The work is still preliminary, years away from widespread clinical or commercial use. The data set isn’t big enough to train a reliable model, for one thing. But the challenges run even deeper. “Right now this technique is limited to cases where we have direct access to the cortex. If we wanted to do this for the mass market, of course, opening the skull is not an option,” says Tanja Schultz, a computer scientist at the University of Bremen and an early innovator in the field (and Herff’s PhD advisor). Also, Schultz says, “the electrode montage on different patients is usually based on their medical requirements, so the positioning of the electrodes is never the same across patients … The second problem is that brains are not the same. In general, the motor cortex layout is similar across subjects, but it’s not identical.” That makes it hard to generalize the models that turn those signals into speech.
So for now, these good results are confined to people who have the ability to speak clearly but also happen to have their skulls cracked open.
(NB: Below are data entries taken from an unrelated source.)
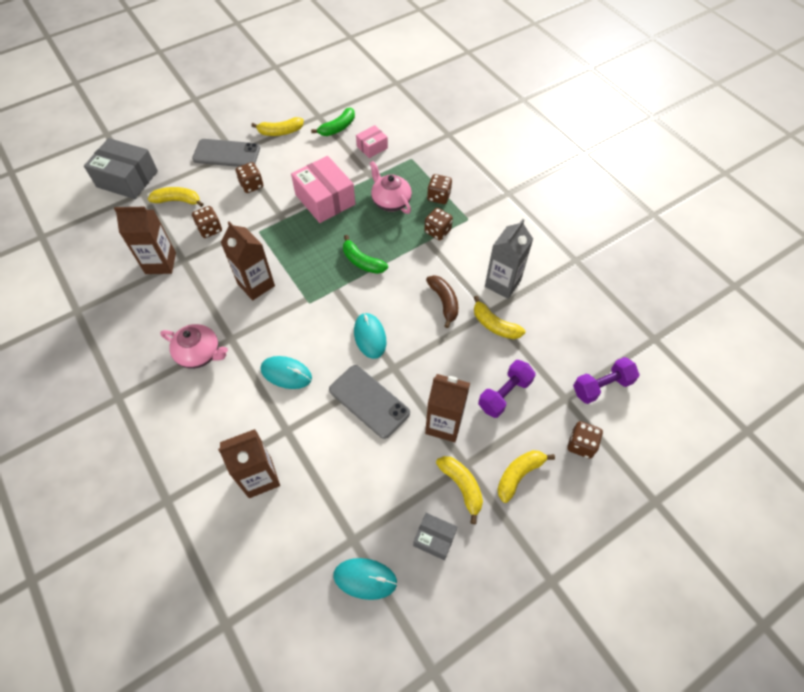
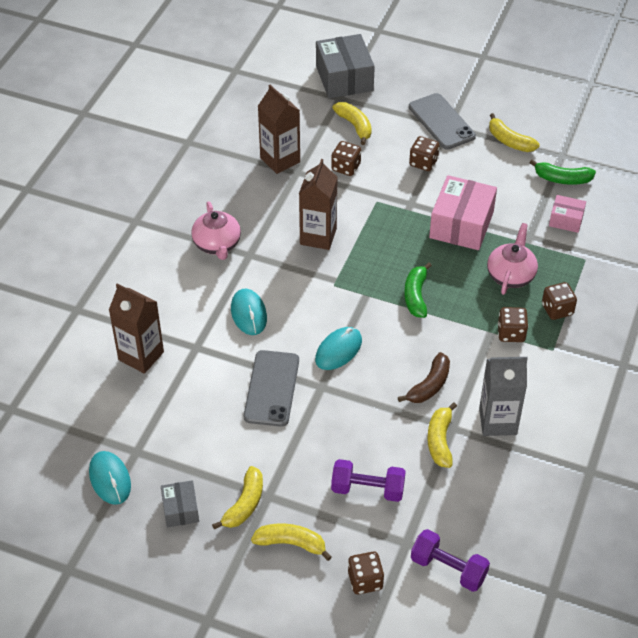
camera: 55 degrees right, 10 degrees down
brown carton [425,374,470,442] -> none

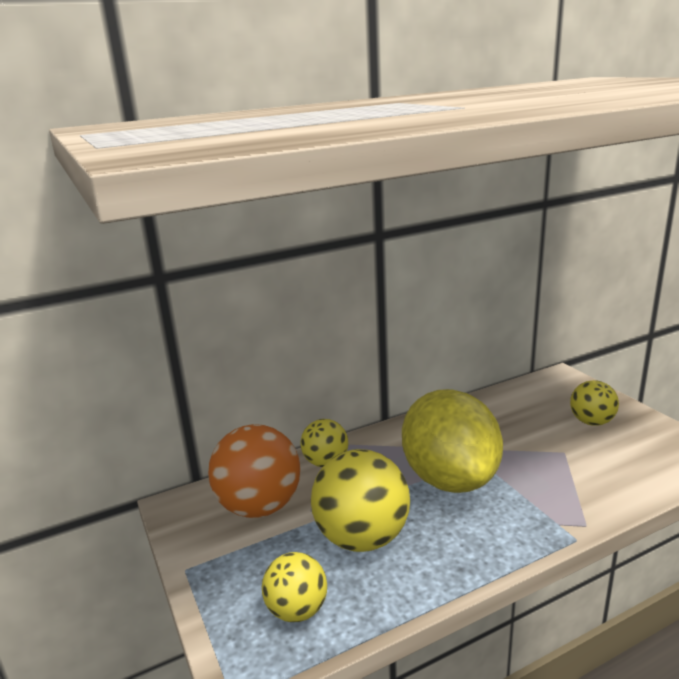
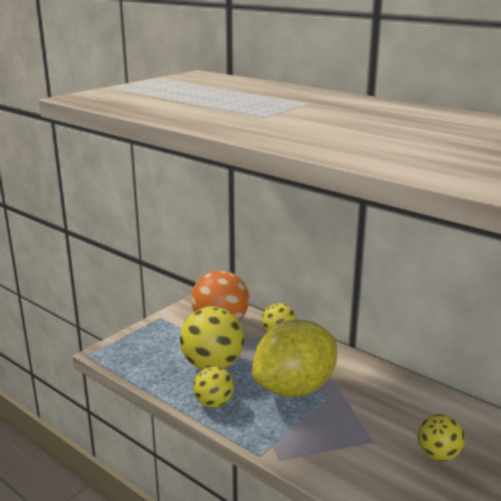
camera: 65 degrees right, 0 degrees up
yellow ball [262,552,327,622] -> yellow ball moved to [193,366,234,408]

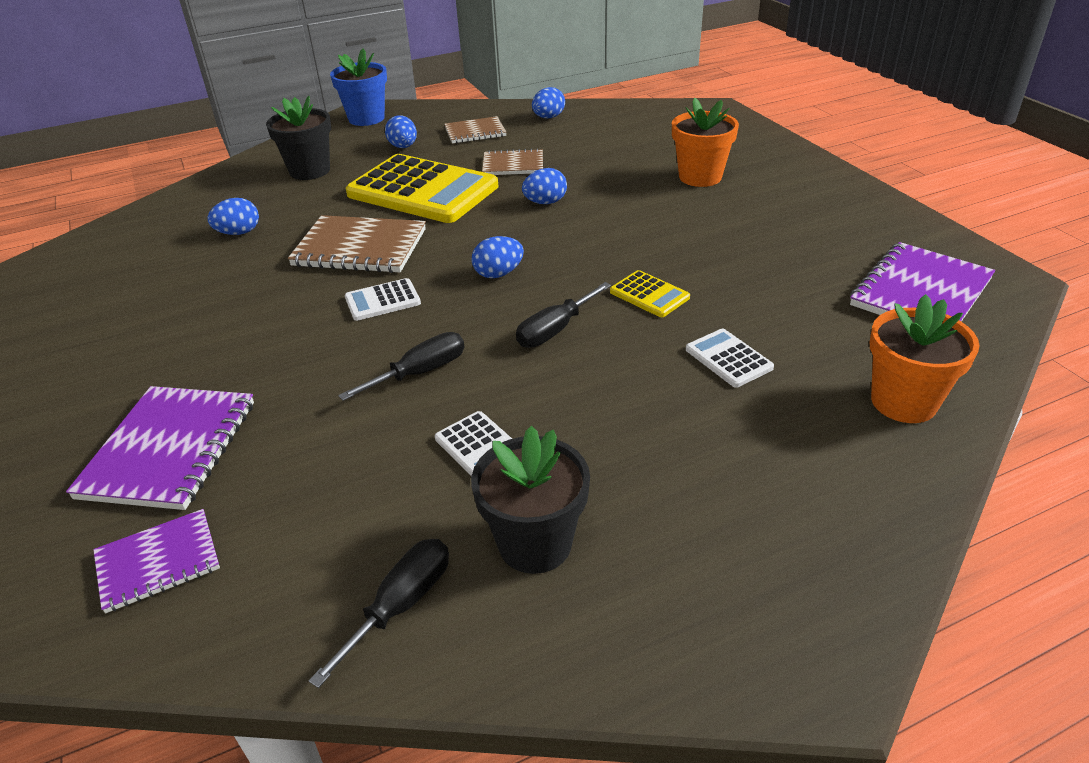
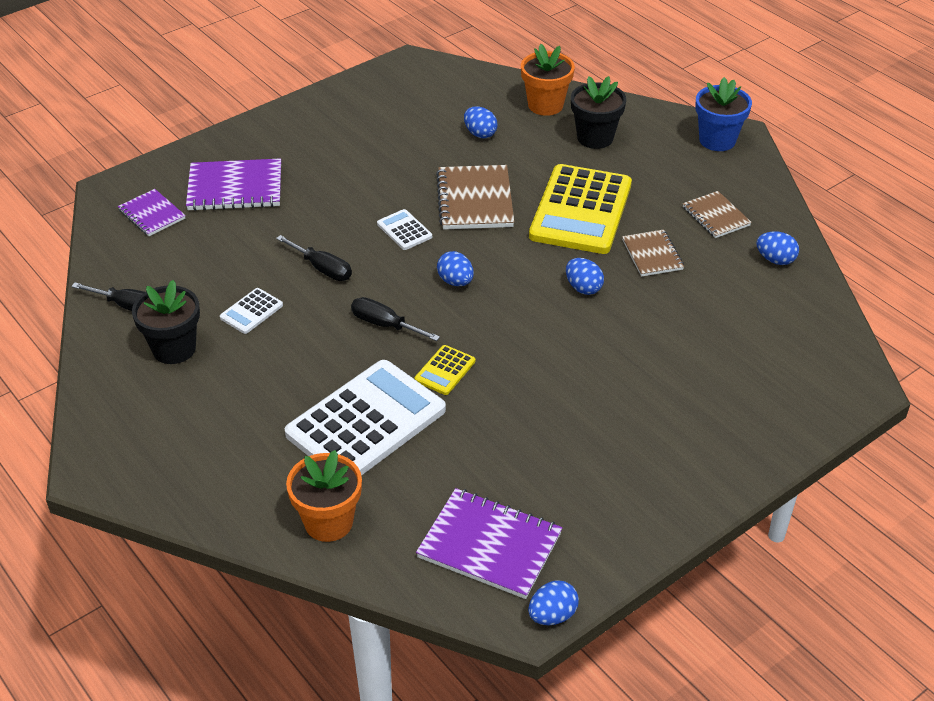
camera: 75 degrees right, 5 degrees up
blue egg [385,115,417,148] -> blue egg moved to [528,580,579,625]
orange flower pot [672,98,739,187] -> orange flower pot moved to [521,44,575,116]
white calculator [686,329,774,388] -> white calculator [285,360,446,476], size x2.34

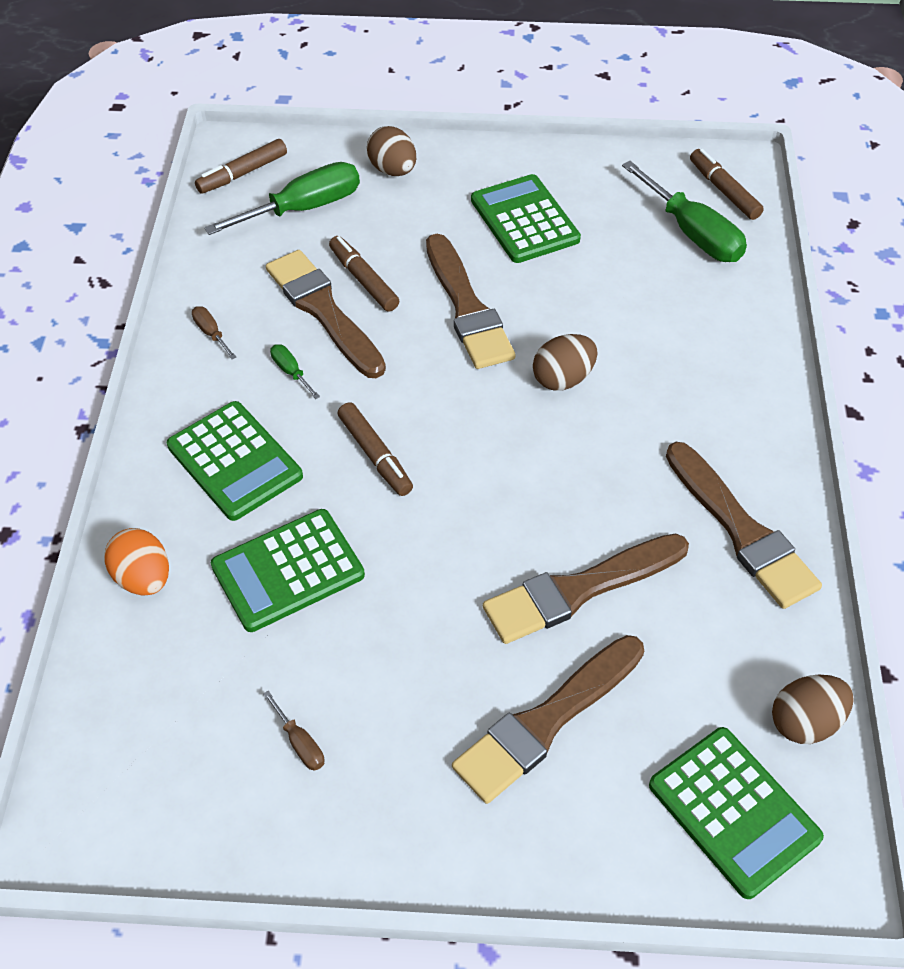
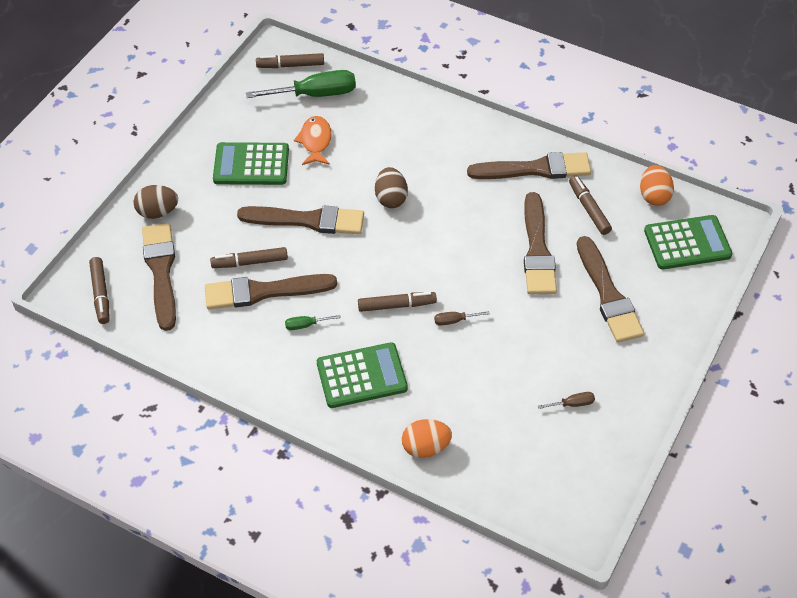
camera: 65 degrees left, 0 degrees up
brown screwdriver [192,306,236,359] -> brown screwdriver moved to [434,311,490,326]
green screwdriver [204,162,360,235] -> brown brush [142,223,176,331]
green calculator [211,509,365,632] -> none
brown egg [772,675,854,744] -> orange egg [640,165,674,206]
none -> orange fish [294,116,332,165]
none -> brown marker [569,175,612,235]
That’s not the planned use case, which might include people who’ve lost the ability to speak, or never had it. In them, no one knows if their motor cortices will still be able to send the signals that control the jaw, let’s say. “Whether or not the same algorithms will work in a population that cannot speak, that may only be able to be figured out in further steps in a clinical trial,” Chang said in a press briefing earlier this week. “There are some really interesting questions about how this will actually work in someone who’s actually paralyzed.”
Chang’s team compared brain output from people actually saying words and then just miming the words, and got similar results. But they don’t know whether their method would work in other languages besides English (there’s no reason it wouldn’t; the available set of physical articulations should be the same for all humans)—or whether it works if people just think about speaking without actually speaking, or think of words without saying them. That’s all down the road. But for now, at least, it seems like someday you might be able to speak your mind without saying a single word.